Un croquis, si sobre soit-il, doit éveiller une impression, avoir une âme. Moi qui m’étais accoutumé à exécuter des dessins de série sur des cuirs d’écritoire, je me voyais contraint de mettre mon intelligence en œuvre pour exprimer mon idéal, c’est-à-dire pour rendre ce que mon imagination prêtait d’obsédant à sa physionomie. Il faudrait regarder le visage, fermer les yeux, puis reporter sur le papier les traits que j’aurais retenus. Peut-être découvrirais-je ainsi un opium propre à calmer mes tourments ? Je me réfugiai enfin dans l’immobile vie des lignes et des formes.
Ce sujet convenait parfaitement à mon caractère de peintre macabre – dessin d’après cadavre. En vérité, j’étais un portraitiste de cadavres. Mais ses yeux, ses yeux clos, avais-je maintenant besoin de les revoir ? Leur image s’était-elle gravée assez profondément dans mon esprit et dans mon cerveau ?
Je ne sais. Jusqu’au matin, j’exécutai plusieurs croquis mais aucun ne répondait à mon attente. Je les déchirai les uns après les autres, sans pourtant me lasser de ce travail ni sentir passer le temps.
Le jour se levait.

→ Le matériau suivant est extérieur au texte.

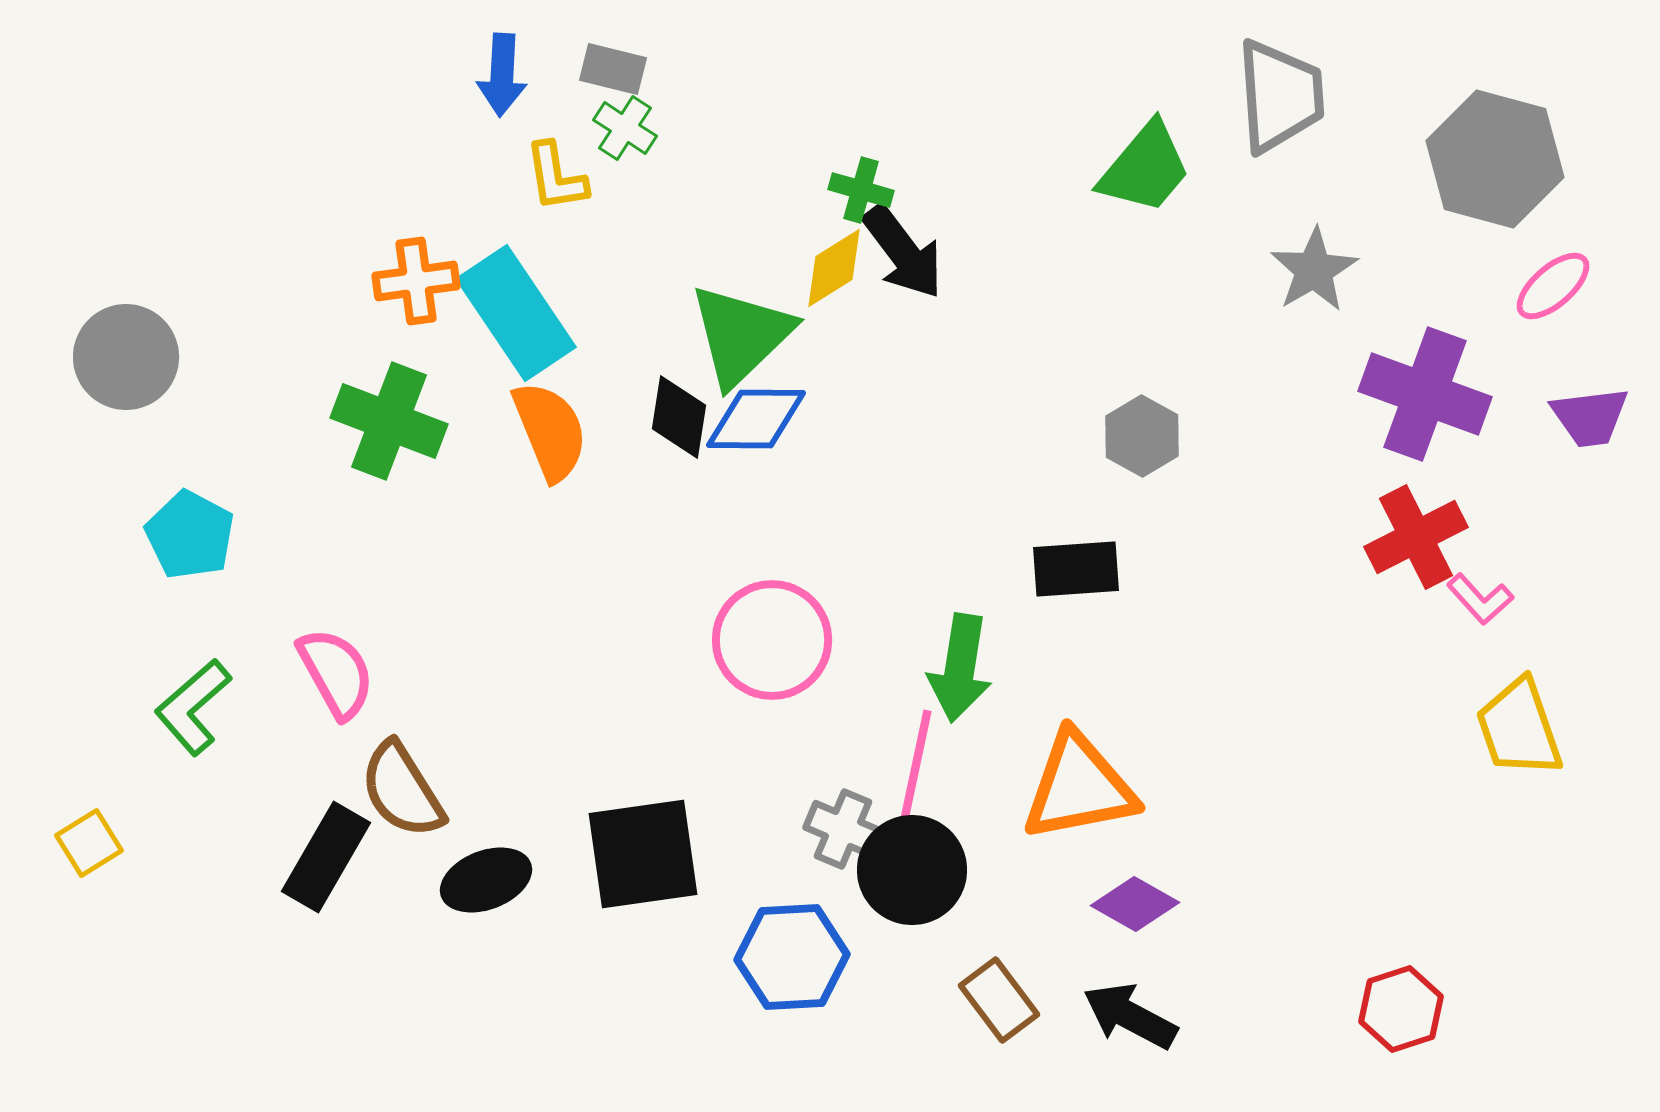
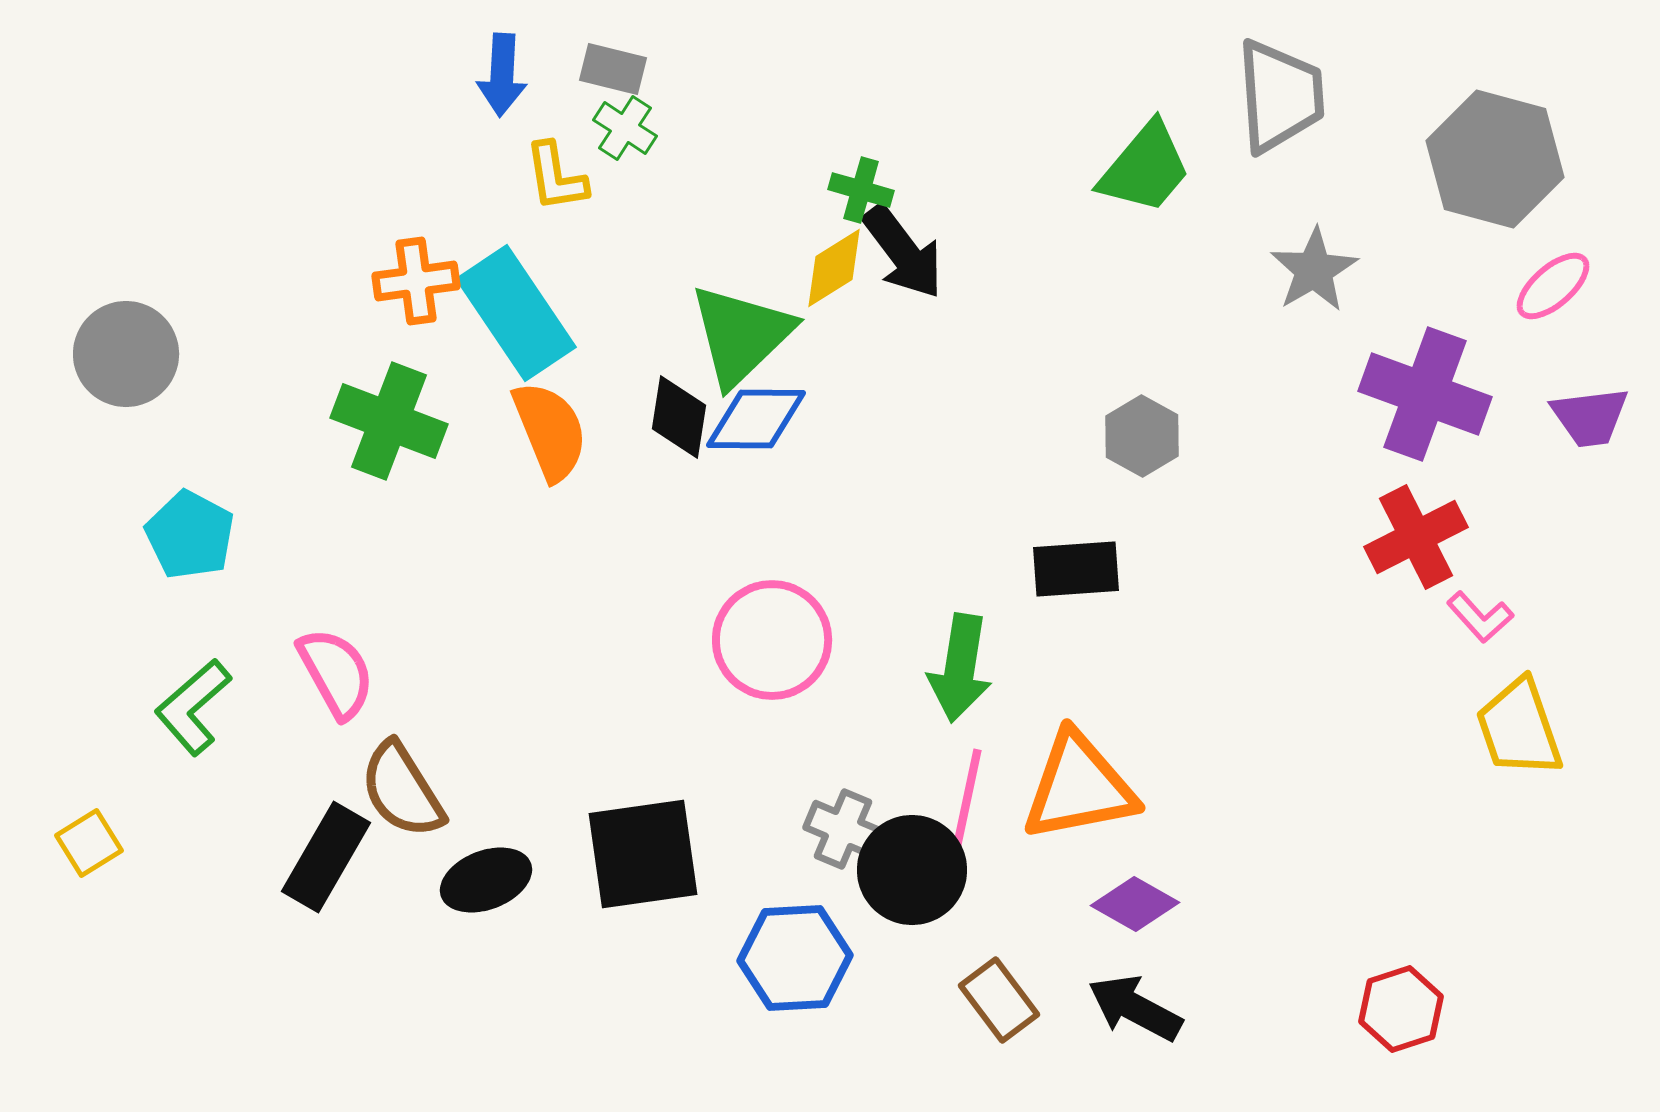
gray circle at (126, 357): moved 3 px up
pink L-shape at (1480, 599): moved 18 px down
pink line at (916, 765): moved 50 px right, 39 px down
blue hexagon at (792, 957): moved 3 px right, 1 px down
black arrow at (1130, 1016): moved 5 px right, 8 px up
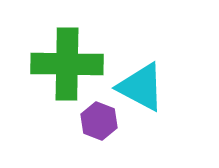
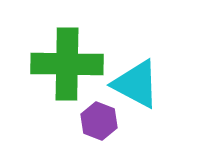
cyan triangle: moved 5 px left, 3 px up
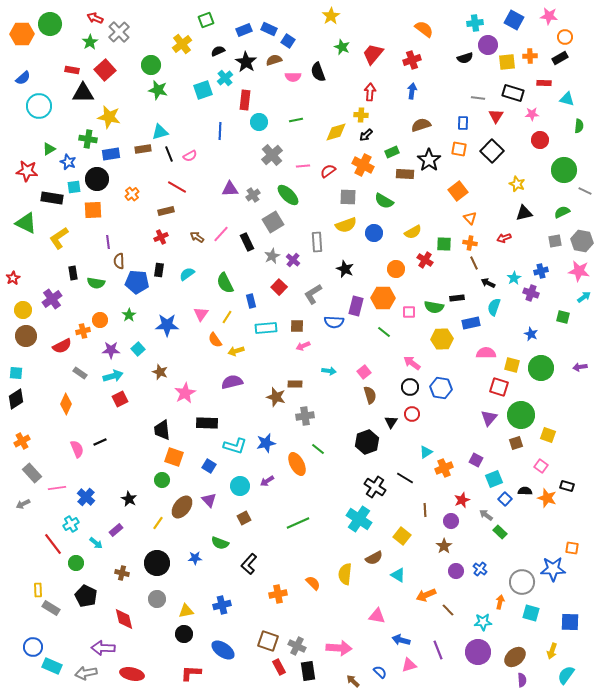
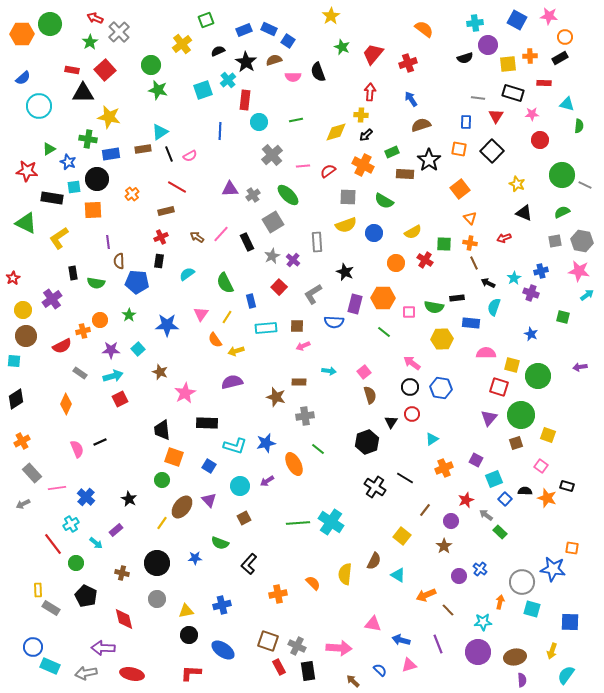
blue square at (514, 20): moved 3 px right
red cross at (412, 60): moved 4 px left, 3 px down
yellow square at (507, 62): moved 1 px right, 2 px down
cyan cross at (225, 78): moved 3 px right, 2 px down
blue arrow at (412, 91): moved 1 px left, 8 px down; rotated 42 degrees counterclockwise
cyan triangle at (567, 99): moved 5 px down
blue rectangle at (463, 123): moved 3 px right, 1 px up
cyan triangle at (160, 132): rotated 18 degrees counterclockwise
green circle at (564, 170): moved 2 px left, 5 px down
orange square at (458, 191): moved 2 px right, 2 px up
gray line at (585, 191): moved 6 px up
black triangle at (524, 213): rotated 36 degrees clockwise
black star at (345, 269): moved 3 px down
orange circle at (396, 269): moved 6 px up
black rectangle at (159, 270): moved 9 px up
cyan arrow at (584, 297): moved 3 px right, 2 px up
purple rectangle at (356, 306): moved 1 px left, 2 px up
blue rectangle at (471, 323): rotated 18 degrees clockwise
green circle at (541, 368): moved 3 px left, 8 px down
cyan square at (16, 373): moved 2 px left, 12 px up
brown rectangle at (295, 384): moved 4 px right, 2 px up
cyan triangle at (426, 452): moved 6 px right, 13 px up
orange ellipse at (297, 464): moved 3 px left
red star at (462, 500): moved 4 px right
brown line at (425, 510): rotated 40 degrees clockwise
cyan cross at (359, 519): moved 28 px left, 3 px down
yellow line at (158, 523): moved 4 px right
green line at (298, 523): rotated 20 degrees clockwise
brown semicircle at (374, 558): moved 3 px down; rotated 36 degrees counterclockwise
blue star at (553, 569): rotated 10 degrees clockwise
purple circle at (456, 571): moved 3 px right, 5 px down
cyan square at (531, 613): moved 1 px right, 4 px up
pink triangle at (377, 616): moved 4 px left, 8 px down
black circle at (184, 634): moved 5 px right, 1 px down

À travers les vitres des fenêtres, une lumière trouble s’était répandue dans ma chambre. J’étais absorbé par une esquisse que je trouvais mieux venue que les précédentes. Mais les yeux ? Ces yeux accusateurs, qui semblaient me reprocher des fautes impardonnables, ces yeux, je ne parvenais pas à en rendre l’éclat. Toute leur vie, leur souvenir s’étaient effacés de ma mémoire. Mes efforts restaient vains. J’avais beau regarder son visage, je n’arrivais pas à en retrouver l’expression. Soudain, je vis ses joues se colorer insensiblement d’un vermillon qui rappelait celui de la viande exposée à l’étal des boucheries. Elle se ranima. Ses yeux démesurés et étonnés, ses yeux dans lesquels était concentré tout l’éclat de la vie et qui brillaient d’une lueur morbide, ses yeux malades et accusateurs, s’ouvrirent avec lenteur et se fixèrent sur moi. C’était la première fois qu’elle percevait mon existence. Tout cela, sans doute, ne dura pas plus d’un instant. Ce fut assez, cependant, pour me permettre de saisir l’expression que je cherchais et de la fixer sur le papier. Je la reproduisis à la pointe du pinceau et, cette fois, ne déchirai pas le dessin.
Je me levai, m’approchai doucement d’elle. Je la croyais vivante, ressuscitée, mon amour ayant insufflé la vie dans son corps. Cependant, une fois près d’elle, je sentis l’odeur du cadavre, du cadavre en putréfaction. Des vers minuscules se lovaient sur elle et deux hannetons tournaient autour de son corps dans la lumière des bougies. Elle était bien morte. Mais pourquoi ses yeux s’étaient-ils ouverts ? Je ne sais. Avais-je rêvé, était-ce vrai ?
Surtout qu’on ne me demande rien. L’essentiel c’était son visage – non, ses yeux. Maintenant, je les possédais ; leur âme, sur le papier, m’appartenait. Le corps m’était désormais inutile, ce corps condamné à se résorber dans le néant, à servir de pâture aux vers et aux rats des entrailles de la terre.